Berdasarkan sumber yang terpercaya, gue mendapatkan informasi bahwa Ami semasa kuliahnya dikenal memiliki geng ciwi-ciwi cantik yang dinamai quadrapop. Menurut informan gue, geng ini kalo lagi ngegosip yang kedengeran cuma teriakan “aww” kemudian tertawa melengking dengan suara sopran nan cempreng hingga 5 oktaf. Gue yakin sebelum membentuk grup mereka pasti diseleksi berdasarkan tingkat cempreng-ity.
Di kampus, Ami juga dikenal sangat jarang menggunakan baju yang sama setiap kali datang ke kelas. Mungkin Ami selalu menggunakan baju yang disposable. Sekali pake langsung buang. Demi mendukung gerakan mengurangi global warming.
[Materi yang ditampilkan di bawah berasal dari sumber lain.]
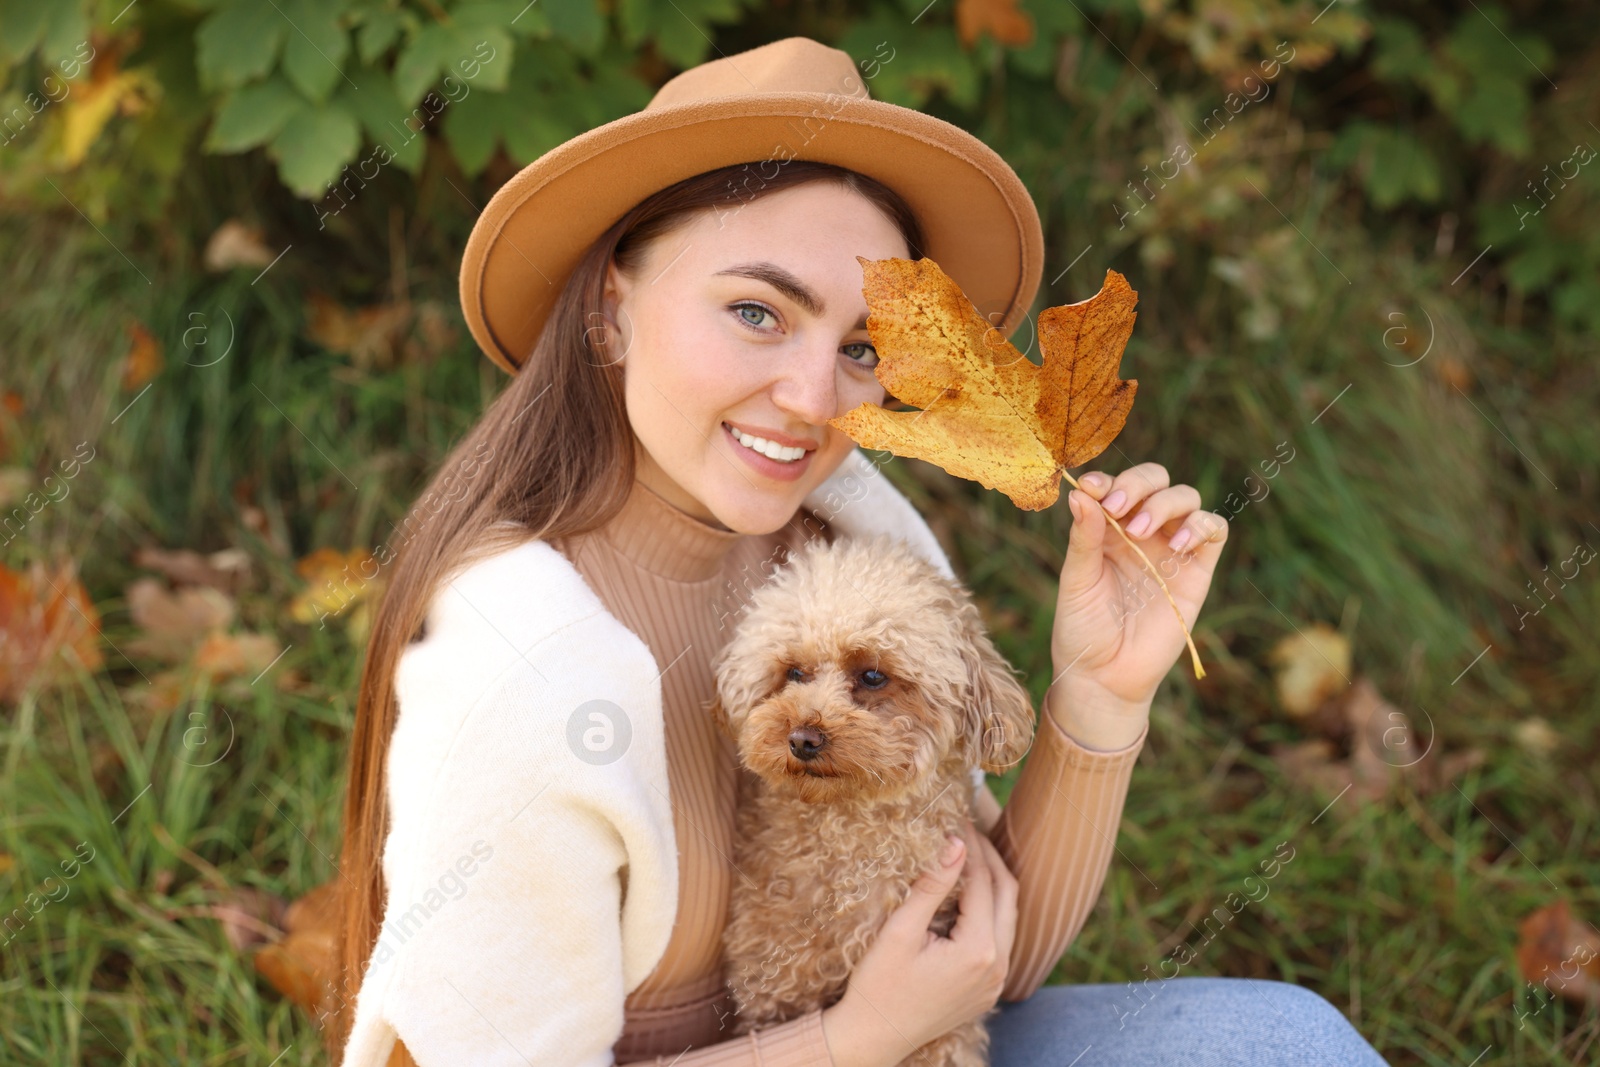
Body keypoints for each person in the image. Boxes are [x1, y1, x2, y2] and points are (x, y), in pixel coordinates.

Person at [329, 36, 1390, 1067]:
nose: (810, 396)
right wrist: (849, 1040)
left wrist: (1100, 694)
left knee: (1284, 1042)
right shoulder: (520, 662)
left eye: (861, 348)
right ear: (611, 309)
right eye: (755, 311)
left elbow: (982, 963)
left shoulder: (844, 544)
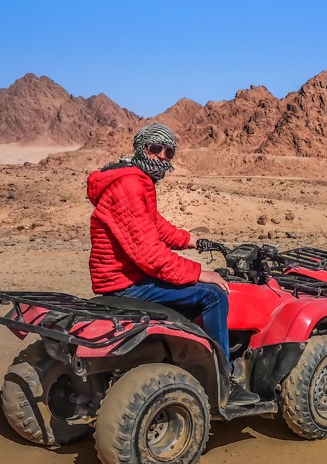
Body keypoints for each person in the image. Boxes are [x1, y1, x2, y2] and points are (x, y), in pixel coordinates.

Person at [86, 122, 259, 405]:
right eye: (155, 148)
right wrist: (200, 273)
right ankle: (224, 379)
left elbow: (152, 224)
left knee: (190, 286)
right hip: (127, 282)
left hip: (124, 275)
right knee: (214, 295)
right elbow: (150, 255)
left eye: (169, 152)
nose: (162, 157)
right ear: (141, 148)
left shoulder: (133, 179)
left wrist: (190, 240)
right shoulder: (130, 185)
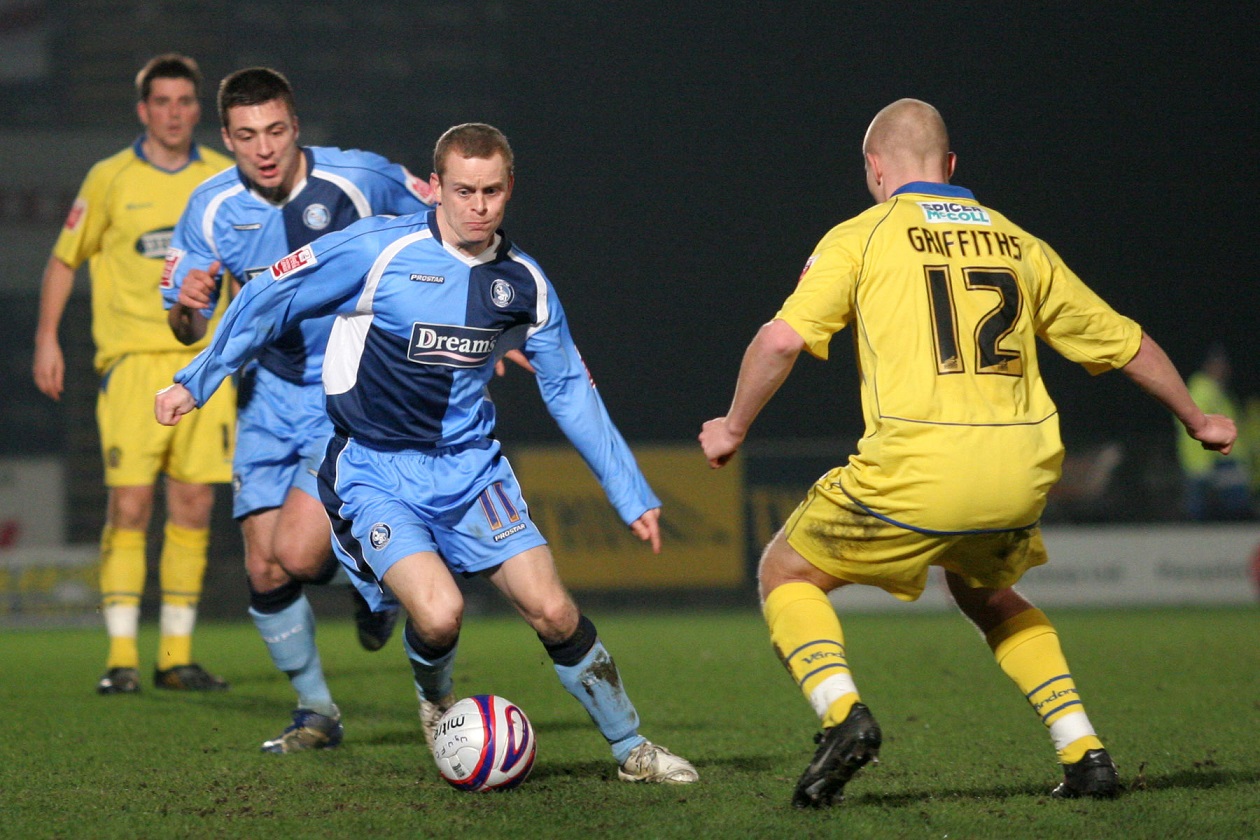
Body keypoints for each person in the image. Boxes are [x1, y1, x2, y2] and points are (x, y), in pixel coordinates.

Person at [699, 99, 1237, 808]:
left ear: (875, 169)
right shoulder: (1019, 243)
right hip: (1020, 472)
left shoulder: (863, 236)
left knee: (785, 570)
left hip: (918, 467)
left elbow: (779, 340)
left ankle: (842, 716)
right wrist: (1196, 415)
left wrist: (733, 427)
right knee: (984, 590)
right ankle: (1084, 752)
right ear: (951, 167)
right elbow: (1123, 341)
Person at [156, 122, 698, 784]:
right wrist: (197, 379)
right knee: (440, 616)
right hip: (375, 469)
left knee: (554, 611)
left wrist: (629, 491)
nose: (478, 206)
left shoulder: (523, 283)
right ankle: (435, 698)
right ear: (435, 187)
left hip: (472, 472)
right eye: (463, 190)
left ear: (509, 190)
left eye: (491, 191)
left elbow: (569, 391)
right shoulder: (378, 249)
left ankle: (631, 748)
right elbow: (271, 292)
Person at [161, 67, 432, 752]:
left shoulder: (359, 178)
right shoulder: (210, 207)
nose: (265, 148)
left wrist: (482, 324)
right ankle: (316, 712)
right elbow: (185, 328)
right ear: (226, 138)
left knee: (298, 552)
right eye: (247, 135)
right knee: (264, 569)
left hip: (346, 389)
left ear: (296, 127)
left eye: (276, 130)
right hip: (265, 397)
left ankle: (384, 580)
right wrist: (188, 306)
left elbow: (444, 225)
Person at [32, 53, 235, 695]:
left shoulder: (225, 179)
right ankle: (120, 657)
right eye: (162, 102)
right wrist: (46, 339)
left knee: (196, 504)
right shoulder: (110, 177)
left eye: (185, 102)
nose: (174, 113)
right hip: (131, 365)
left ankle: (174, 656)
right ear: (143, 110)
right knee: (129, 502)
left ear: (197, 110)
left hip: (207, 367)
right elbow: (66, 261)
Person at [1175, 346, 1251, 520]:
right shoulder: (1202, 390)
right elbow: (1197, 427)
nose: (1223, 368)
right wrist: (1205, 461)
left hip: (1223, 458)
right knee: (1204, 512)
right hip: (1209, 460)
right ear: (1208, 365)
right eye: (1218, 364)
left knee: (1228, 510)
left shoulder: (1216, 391)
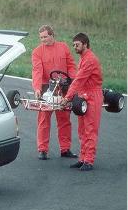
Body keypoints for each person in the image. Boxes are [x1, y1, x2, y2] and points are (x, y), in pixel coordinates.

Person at [32, 25, 77, 160]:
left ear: (52, 35)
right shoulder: (37, 52)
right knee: (43, 120)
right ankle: (42, 150)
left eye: (45, 37)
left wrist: (74, 82)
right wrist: (37, 88)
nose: (43, 40)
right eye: (41, 37)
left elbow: (71, 66)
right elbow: (37, 71)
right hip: (47, 89)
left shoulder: (63, 47)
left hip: (64, 88)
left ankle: (65, 149)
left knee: (64, 120)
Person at [60, 33, 103, 171]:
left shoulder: (90, 59)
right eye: (73, 45)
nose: (75, 47)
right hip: (83, 95)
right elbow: (79, 81)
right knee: (82, 130)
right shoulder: (83, 58)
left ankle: (89, 161)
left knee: (90, 129)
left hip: (93, 95)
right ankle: (82, 158)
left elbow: (78, 80)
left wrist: (67, 98)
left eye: (77, 45)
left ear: (85, 44)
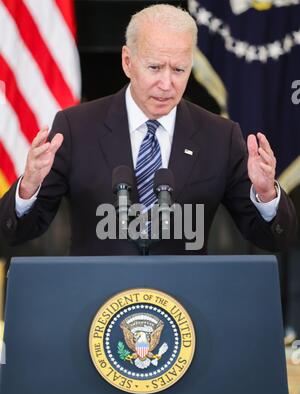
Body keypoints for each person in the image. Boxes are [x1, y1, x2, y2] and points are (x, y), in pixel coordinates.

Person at [0, 4, 297, 255]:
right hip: (96, 307)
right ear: (128, 62)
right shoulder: (75, 128)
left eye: (179, 70)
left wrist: (266, 194)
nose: (167, 84)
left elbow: (274, 239)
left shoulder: (220, 136)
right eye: (155, 68)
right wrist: (27, 188)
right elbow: (14, 233)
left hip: (185, 310)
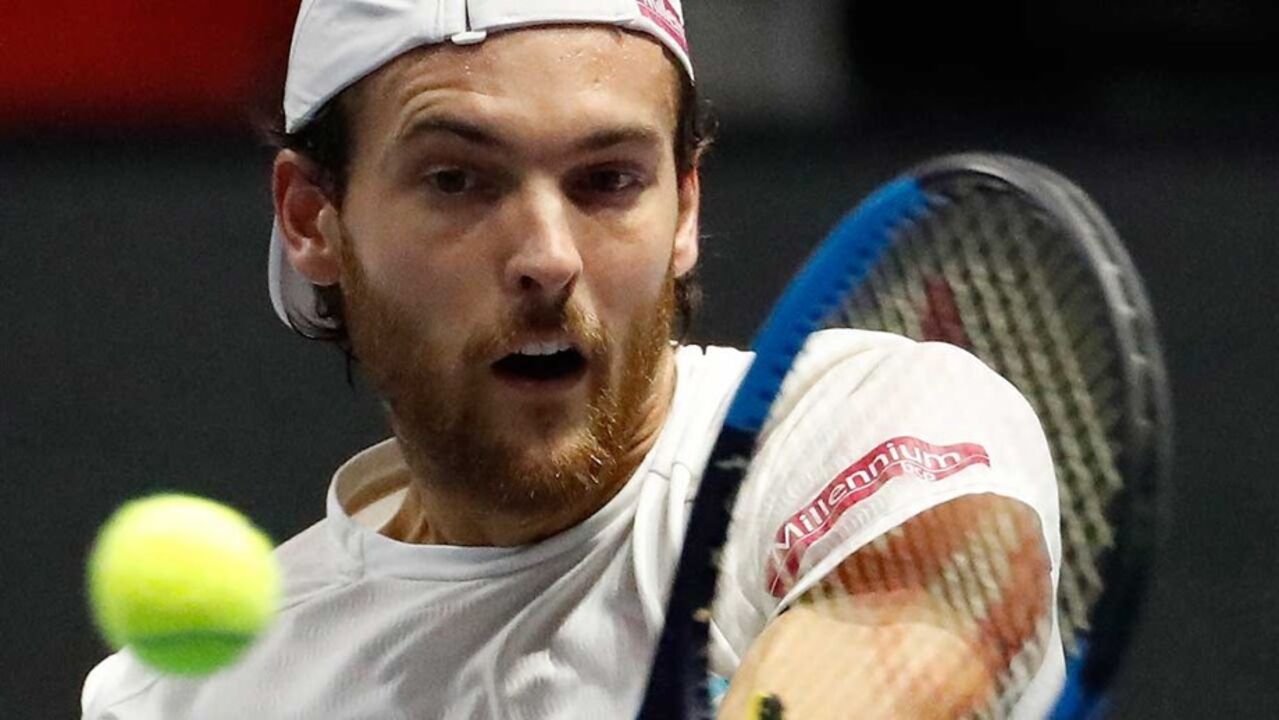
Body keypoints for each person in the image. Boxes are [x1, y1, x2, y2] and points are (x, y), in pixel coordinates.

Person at [82, 1, 1064, 718]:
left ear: (683, 208)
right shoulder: (179, 698)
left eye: (607, 180)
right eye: (457, 180)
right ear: (312, 217)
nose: (547, 258)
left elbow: (916, 634)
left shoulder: (860, 425)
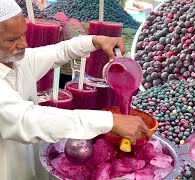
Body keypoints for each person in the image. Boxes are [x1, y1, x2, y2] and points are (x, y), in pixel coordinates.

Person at [0, 0, 150, 179]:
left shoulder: (18, 61)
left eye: (23, 35)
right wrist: (109, 121)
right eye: (12, 39)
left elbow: (59, 51)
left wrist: (96, 40)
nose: (24, 44)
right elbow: (27, 119)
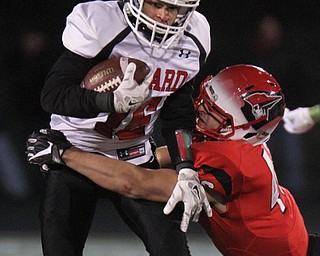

Setelah lulus sarjana Ami sempet bekerja di salah satu bank BUMN dan kemudian berhenti bekerja untuk melanjutkan pendidikan pascasarjana di Universitas Sriwijaya.
Ami akhirnya menikah pada tanggal 25 Oktober 2015 dengan seorang pria bernama Hendra. Gile, lagi-lagi Hendra. ‘Hendra’ nampaknya begitu lekat dengan temen kelas gue. Sebelumnya sudah ada Hendra Nopriansyah, anggota kelas gue yang pertama kali nikah. Lalu disusul Hendra suaminya Faizah. Dan kini. Again, for the third time ‘Hendra’ circling around my head.
Gue ga sempet dateng ke acara pernikahan Ami. Tapi berdasarkan laporan temen gue, acara pernikahan ini cukup meriah. Gue sih ga heran. Lah wong pre-wedding nya saja luar biasa glamornya. Jangan bandingin sama gue. Kalo gue mah apa atuh, cuma mirip flat shoes. Ga punya hak.
Selamat Ami kamu mendapatkan nomor 29.